=== GIVEN PASSAGE ===
[BEGIN]

She talked to me. both did. it helped, if only for the fact i needed her contact, but im still in pieces.
I had a reason, a plan of not to fall in love. i know that is something no one can promise ones self. i avoided it for years. i finally fell into the habit again and hurt her. twice. the first not so badly, i guess time helped there. the second was gutless me running with my tail between my legs.
So when she hurt me, when they got together the first time, i knew i deserved it. i deserved that entire stretch you shared with her. what hurt was seeing you hurt. and im sorry for that. i wished to save you. help you. love you.
I did love you, more than anyone i ever gave a second thought to. and i believed you loved me. i trusted you like i had no other, i looked at you like i had no other. i wished to build us a life, or at least give you space from everyone, from everything. the time and air i knew you needed, with no one to pester you but me, until even i was too much. then id simply step back. i would have kept you forever, forever safe and free. i would have made sure.
But it was not enough was it?
We had another try, and i believed you loved me, maybe even more than i loved you, and that is what made me wake up in the morning, that is what kept me smiling, made me gaze at you those long hours.
Im sorry i left you, but i left for you. i was looking ahead.
I dont hold it against you. i wont. i will forever love you. my heart may not be open for it as easily anymore but i will keep you, for my years and years to come.
I love you.
Dont let me go.
After all this time, its suddenly gone.
So tell me sweetheart.. Tell me again why you suddenly dont love me.

[END]

=== TASK REQUIREMENTS ===
a - Answer these questions about the letter:
(i) How many times does the writer say they hurt her?
(ii) According to the writer, what made them wake up in the morning?
(iii) What reason does the writer give for leaving?
b - Extend the letter past its final line, keeping the same voice.

=== Saved data entries ===

[BEGIN]

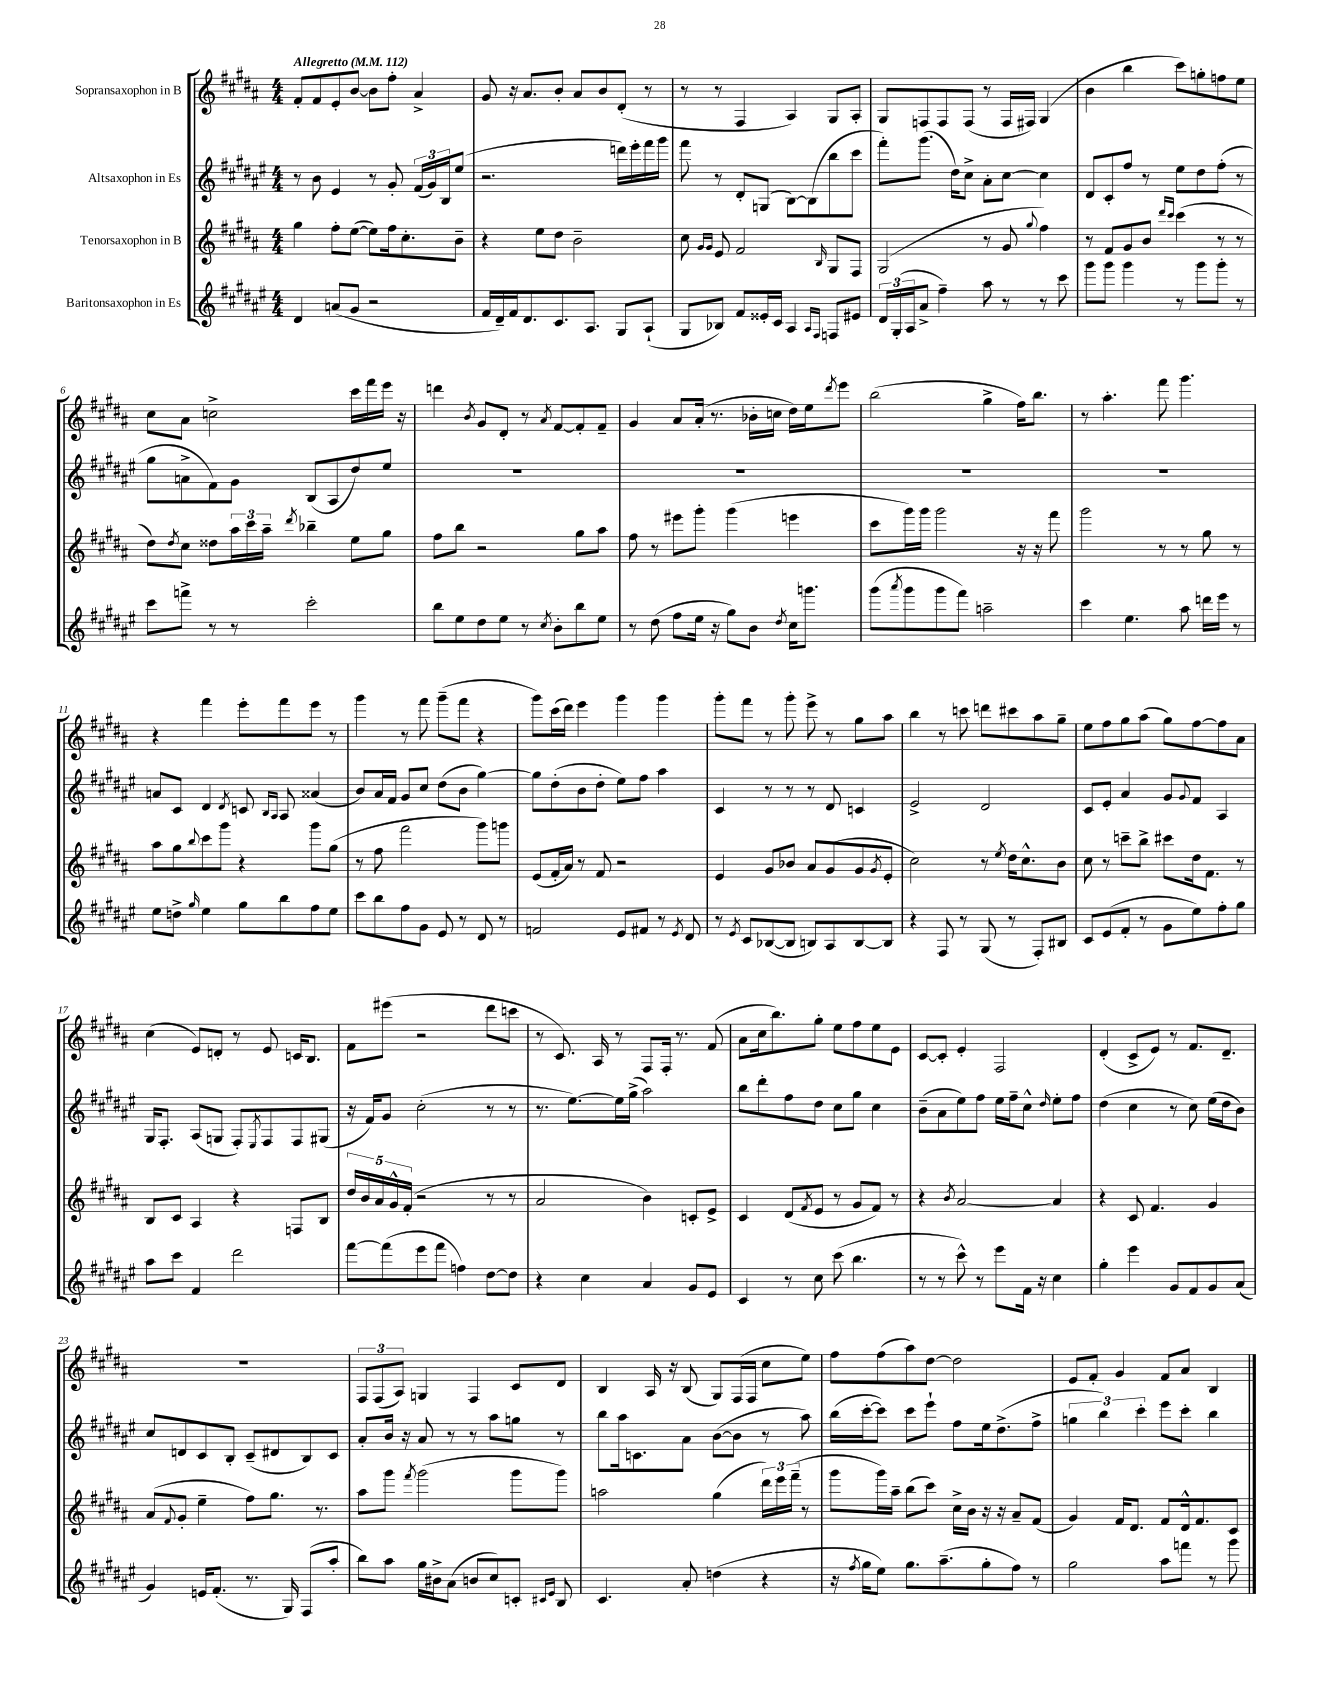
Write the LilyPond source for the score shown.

<<
\new StaffGroup <<
\new Staff = "s0" \with { instrumentName = "Sopransaxophon in B" } {
    \clef treble \key b \major \numericTimeSignature \time 4/4 \tempo "Allegretto" 4 = 112
    fis'8-. fis'8 e'8-. b'8~ b'8 fis''8-. ais'4-> |
    gis'8 r16 ais'8. b'8-. ais'8 b'8 dis'8-.( r8 |
    r8 r8 fis4 ais4) gis8 ais8-. |
    gis8 f8 f8 f8( r8 f16 fis16) gis4( |
    b'4 b''4 cis'''8) g''8-. f''8 e''8 |
    cis''8 ais'8 c''2-> cis'''16 fis'''16 e'''16 r16 |
    d'''4 \acciaccatura { b'8 } gis'8 dis'8-. r8 \acciaccatura { ais'8 } fis'8~ fis'8-. fis'8-- |
    gis'4 ais'8 ais'16-.( r8. bes'16-. c''16 dis''16) e''16 \acciaccatura { dis'''8 } e'''8 |
    b''2( gis''4-> fis''16) b''8. |
    r8 ais''4.-. fis'''8 gis'''4. |
    r4 fis'''4 e'''8-. fis'''8 e'''8 r8 |
    gis'''4 r8 fis'''8 gis'''8--( fis'''8 r4 |
    gis'''8) cis'''16( dis'''16) e'''4 gis'''4 gis'''4 |
    gis'''8-. fis'''8 r8 gis'''8-. e'''8-> r8 gis''8 ais''8 |
    b''4 r8 c'''8 d'''8 cis'''8 ais''8 gis''8-- |
    e''8 fis''8 gis''8 ais''8( gis''8) fis''8~ fis''8 ais'8 |
    cis''4( e'8) d'8-. r8 e'8 c'16 b8. |
    fis'8 eis'''8( r2 dis'''8 c'''8 |
    r8 cis'8.) ais16 r8 fis8 fis16-. r8. fis'8( |
    ais'8 cis''16 b''8.) gis''8-. e''8 fis''8 e''8 e'8 |
    cis'8~ cis'8-. e'4-. fis2 |
    dis'4-.( cis'8-> e'8) r8 fis'8. dis'8.-- |
    R1 |
    \tuplet 3/2 { fis8 fis8( ais8) } g4 fis4 cis'8 dis'8 |
    b4 ais16 r16 b8( gis8) fis16( fis16 cis''8 e''8) |
    fis''8 fis''8( ais''8) dis''8~ dis''2 |
    e'8 fis'8-. gis'4 fis'8 ais'8 b4 \bar "|." |
}
\new Staff = "s1" \with { instrumentName = "Altsaxophon in Es" } {
    \clef treble \key fis \major \numericTimeSignature \time 4/4
    r8 b'8 eis'4 r8 gis'8-. \tuplet 3/2 { fis'16( gis'16) b16 } eis''8( |
    r2. d'''16) eis'''16-. fis'''16 gis'''16 |
    fis'''8 r8 dis'8-. g8( b8~) b8( b''8 cis'''8 |
    fis'''8-.) gis'''8.( dis''16) cis''8-> ais'8-. cis''8~ cis''4 |
    dis'8 cis'8-. fis''8 r8 eis''8 dis''8 fis''8-.( r8 |
    gis''8 a'8-> fis'8) gis'8 b8( ais8 dis''8) eis''8 |
    R1 |
    R1 |
    R1 |
    R1 |
    a'8 cis'8 dis'4 \acciaccatura { dis'8 } c'8 \grace { b16 ais16 } ais8 aisis'4( |
    b'8) ais'16 fis'16 gis'8 cis''8 dis''8( b'8 gis''4~) |
    gis''8 dis''8-.( b'8 dis''8-. eis''8) fis''8 ais''4 |
    cis'4 r8 r8 r8 dis'8 c'4 |
    eis'2-> dis'2 |
    cis'8 eis'8-. ais'4 gis'8 \appoggiatura { gis'8 } fis'8 ais4 |
    gis16 fis8.-. ais8( g8 fis8-.) \acciaccatura { eis8 } fis8 fis8 gis8( |
    r16 fis'16) gis'8 cis''2-.( r8 r8 |
    r8. eis''8.~) eis''16 gis''16->( ais''2) |
    b''8 dis'''8-. fis''8 dis''8 cis''8 gis''8 cis''4 |
    b'8--( ais'8 eis''8) fis''8 eis''16 fis''16-- cis''8-^ \grace { dis''16 } eis''8-. fis''8 |
    dis''4( cis''4 r8 cis''8) eis''16( dis''16 b'8) |
    cis''8 d'8 cis'8 b8-. cis'8--( dis'8 b8) cis'8 |
    ais'8-. b'16 r16 ais'8 r8 r8 ais''8 g''8 r8 |
    b''8 ais''16 c'8. ais'8 b'8~( b'8 r8 ais''8) |
    b''16( cis'''16~-. cis'''8) cis'''8 eis'''8-! fis''8 eis''16 dis''8.->( fis''8-> |
    \tuplet 3/2 { g''4 b''4) cis'''4-. } eis'''8 cis'''8-. b''4 \bar "|." |
}
\new Staff = "s2" \with { instrumentName = "Tenorsaxophon in B" } {
    \clef treble \key b \major \numericTimeSignature \time 4/4
    gis''4 fis''8-. e''8~( e''8) fis''16 cis''8.-. b'8-- |
    r4 e''8 dis''8 b'2-- |
    cis''8 \grace { gis'16 gis'16 } e'8 fis'2 \grace { b16 } gis8 fis8 |
    gis2( r8 gis'8 \appoggiatura { gis''8 } fis''4) |
    r8 fis'8 gis'8 b'8 \grace { dis'''16 cis'''16 } cis'''4( r8 r8 |
    dis''8) \acciaccatura { dis''8 } cis''8 disis''8 \tuplet 3/2 { ais''16 cis'''16 ais''16-- } \acciaccatura { dis'''8 } bes''4-- e''8 gis''8 |
    fis''8 b''8 r2 gis''8 ais''8 |
    fis''8 r8 eis'''8 gis'''8-. gis'''4( e'''4 |
    cis'''8 gis'''16) gis'''16 gis'''2 r16 r16 fis'''8 |
    gis'''2 r8 r8 gis''8 r8 |
    ais''8 gis''8 \appoggiatura { b''8 } cis'''8 gis'''8 r4 gis'''8 gis''8( |
    r8 fis''8 fis'''2 gis'''8) g'''8 |
    e'8( fis'16-. ais'16) r8 fis'8 r2 |
    e'4 gis'8 bes'8 ais'8 gis'8( gis'8 \acciaccatura { gis'8 } e'8-. |
    cis''2) r8 \acciaccatura { e''8 } dis''16 cis''8.-^ b'8 |
    cis''8 r8 c'''8-- b''8-> cis'''8 dis''16 fis'8. r8 |
    b8 cis'8 ais4 r4 f8 b8 |
    \tuplet 5/4 { dis''16 b'16 ais'16 gis'16-^ fis'16-.( } r2 r8 r8 |
    ais'2 b'4) c'8-. e'8-> |
    cis'4 dis'8( \acciaccatura { fis'8 } e'8 r8 gis'8 fis'8) r8 |
    r4 \acciaccatura { b'8 } ais'2~ ais'4 |
    r4 cis'8 fis'4. gis'4 |
    ais'8( \appoggiatura { fis'8 } gis'8-. e''4-- fis''8) gis''8. r8. |
    ais''8 gis'''8 \acciaccatura { fis'''8 } gis'''2( gis'''8 gis'''8) |
    a''2 gis''4( \tuplet 3/2 { dis'''16) e'''16 fis'''16--( } r8 |
    gis'''8 gis'''16) ais''16-- b''8( cis'''8) cis''16-> b'16 r16 r16 ais'8-- fis'8( |
    gis'4) fis'16 dis'8. fis'8 dis'16-^ fis'8. cis'8 \bar "|." |
}
\new Staff = "s3" \with { instrumentName = "Baritonsaxophon in Es" } {
    \clef treble \key fis \major \numericTimeSignature \time 4/4
    dis'4 a'8( gis'8 r2 |
    fis'16 dis'16--) fis'16 dis'8. cis'8. ais8. gis8 ais8-!( |
    gis8 bes8) fis'8 eisis'16-. cis'16 ais4 \grace { ais16 fis16 } f8 eis'8 |
    \tuplet 3/2 { dis'16 gis16-.( ais16 } ais'8-> fis''4--) ais''8 r8 r8 cis'''8 |
    gis'''8 gis'''8 gis'''4 r8 gis'''8 gis'''8-. r8 |
    cis'''8 f'''8-> r8 r8 cis'''2-. |
    b''8 eis''8 dis''8 eis''8 r8 \acciaccatura { cis''8 } b'8-. b''8 eis''8 |
    r8 dis''8( fis''8 eis''16 r16 gis''8) b'8 \acciaccatura { dis''8 } cis''16 g'''8. |
    gis'''8( \acciaccatura { ais'''8 } gis'''8 gis'''8 fis'''8) a''2-- |
    cis'''4 eis''4. ais''8 d'''16 eis'''16 r8 |
    eis''8 d''8-> \grace { gis''16 } eis''4 gis''8 b''8 fis''8 eis''8 |
    cis'''8 b''8 fis''8 gis'8 eis'8 r8 dis'8 r8 |
    f'2 eis'8 fis'8 r8 \acciaccatura { eis'8 } dis'8 |
    r8 \acciaccatura { eis'8 } cis'8 bes8~( bes8 b8) ais8 b8~ b8 |
    r4 fis8 r8 gis8( r8 fis8-.) bis8 |
    cis'8 eis'8( fis'8-. r8 gis'8 eis''8) fis''8-. gis''8 |
    ais''8 cis'''8 fis'4 dis'''2 |
    fis'''8~ fis'''8( eis'''8 fis'''8 f''4) dis''8~ dis''8 |
    r4 cis''4 ais'4 gis'8 eis'8 |
    cis'4 r8 cis''8 cis'''8( b''4. |
    r8 r8 cis'''8-^) r8 eis'''8 fis'16 r16 cis''4 |
    gis''4-. eis'''4 gis'8 fis'8 gis'8 ais'8( |
    gis'4) e'16 fis'8.-.( r8. gis16) fis8( ais''8-. |
    b''8) ais''8 gis''16 bis'16-> ais'8( b'8 cis''8) c'8-. \grace { cis'16 eis'16 } b8 |
    cis'4. ais'8-. d''4( r4 |
    r16 \acciaccatura { fis''8 } gis''16 eis''8) gis''8. ais''8.--( gis''8-. fis''8) r8 |
    gis''2 ais''8 f'''8 r8 gis'''8 \bar "|." |
}
>>
>>
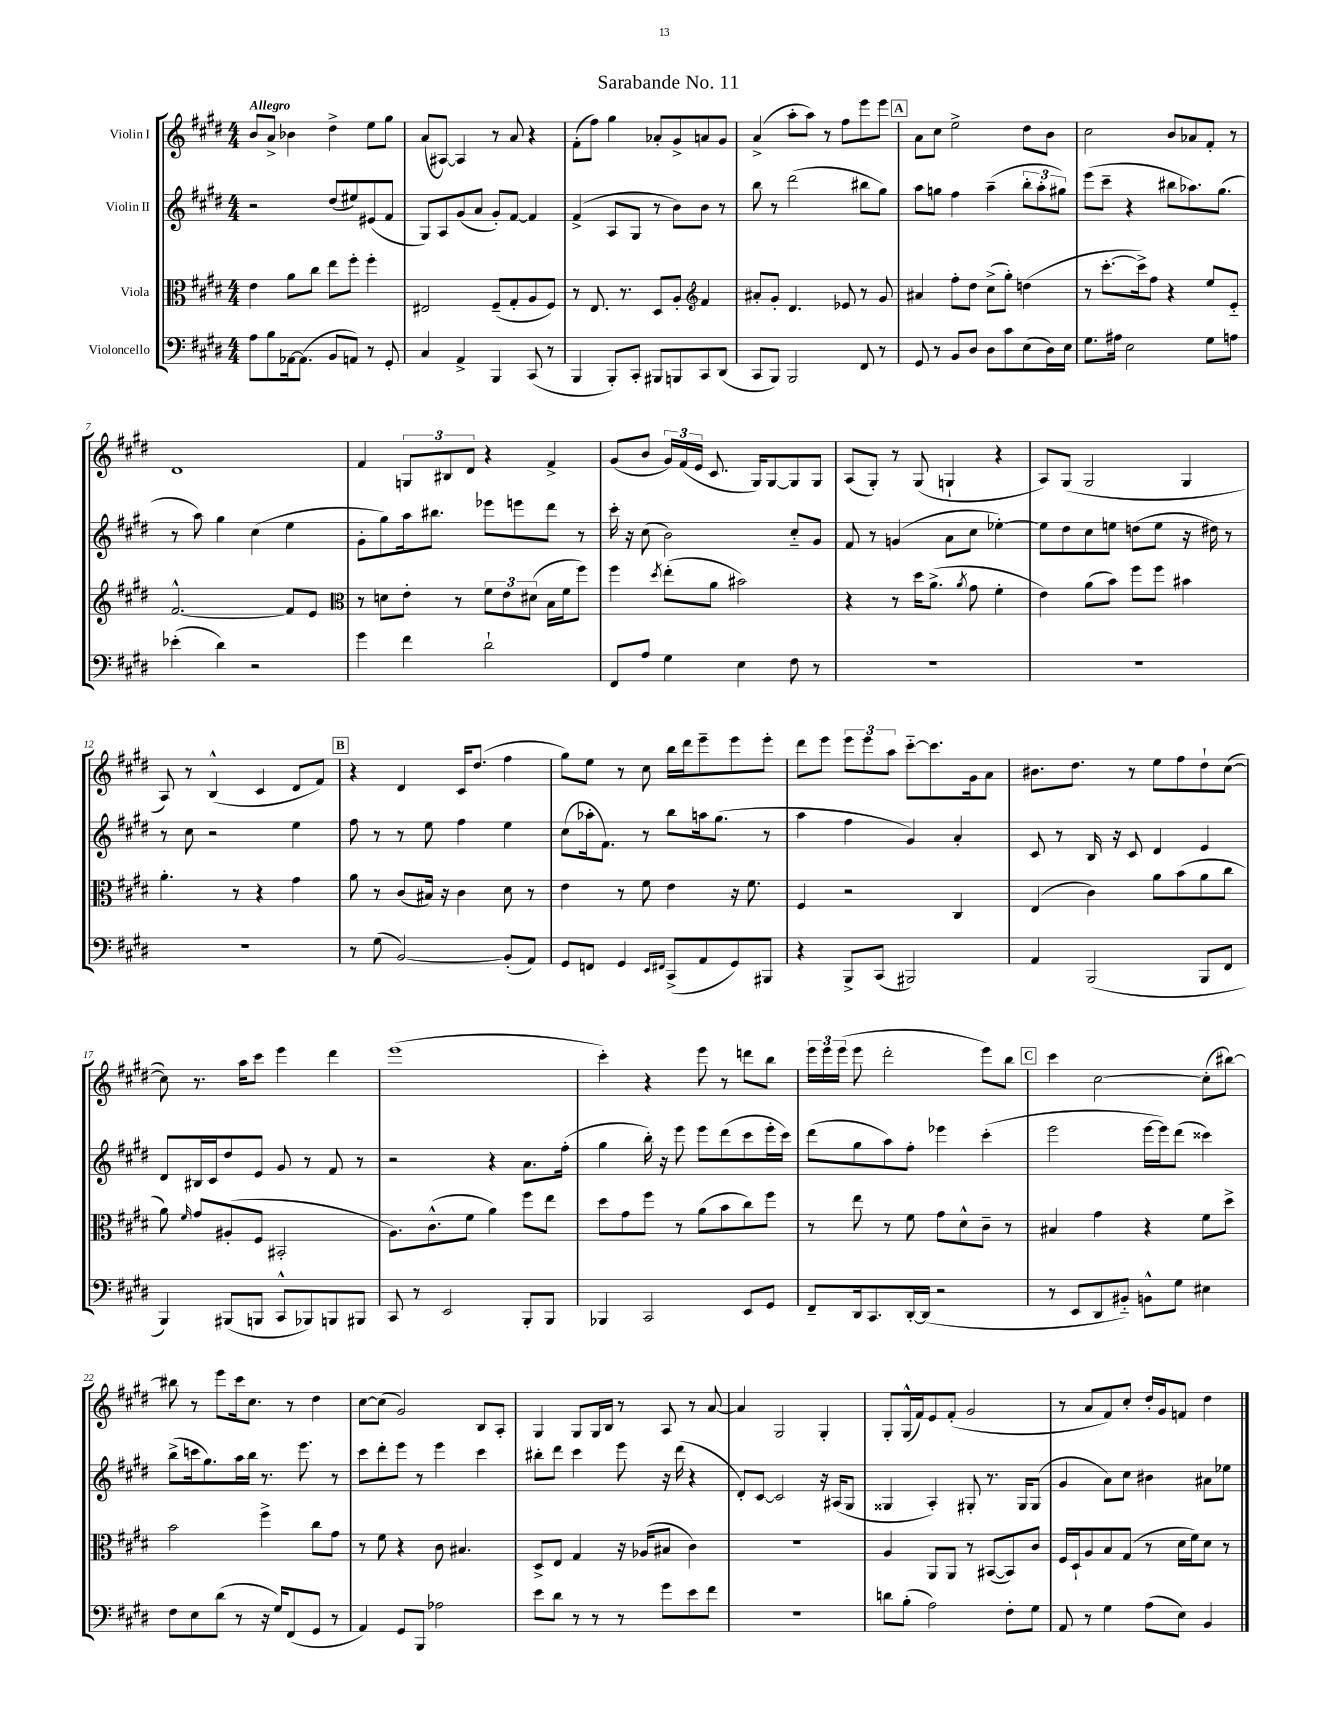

[END]

=== THE ANSWERS ===
a -
(i) Twice.
(ii) Believing that you loved them, maybe even more than they loved you.
(iii) They left for you, because they were looking ahead.

b -
Im not a child, do not need it dumbed down into short, blunt sentences. I may act 10 at times, but i think fast, and think my age.
So tell me.
Was it me? Was it you? Or was it her.. The one you fought to be away from? And i want no lies. You owe me that much.
I love you Romeo. I do. And if you dont love me anymore, thats fine, but i would much rather you say that, than use a side excuse.
Been thinking about this for weeks? We've only been together the month this time.. So half of that was unwanted? Nice nice..
Just dont lie to me.
She is mine. I am hers.
I have waited for her for longer than i thought i had the courage for. I am not proud i have managed this, but i am glad i waited. I love her, and she knows this, at least i hope she as an idea of it, of how much i love her, how much i will do for her. I know this is said in most if not all relationships, but Romeo, i would not say such things unless they were true.
I get disappointed some times.. Your last does not help. She needs to make everything difficult. She's moving now yes, or so she says, but she makes a big deal about it..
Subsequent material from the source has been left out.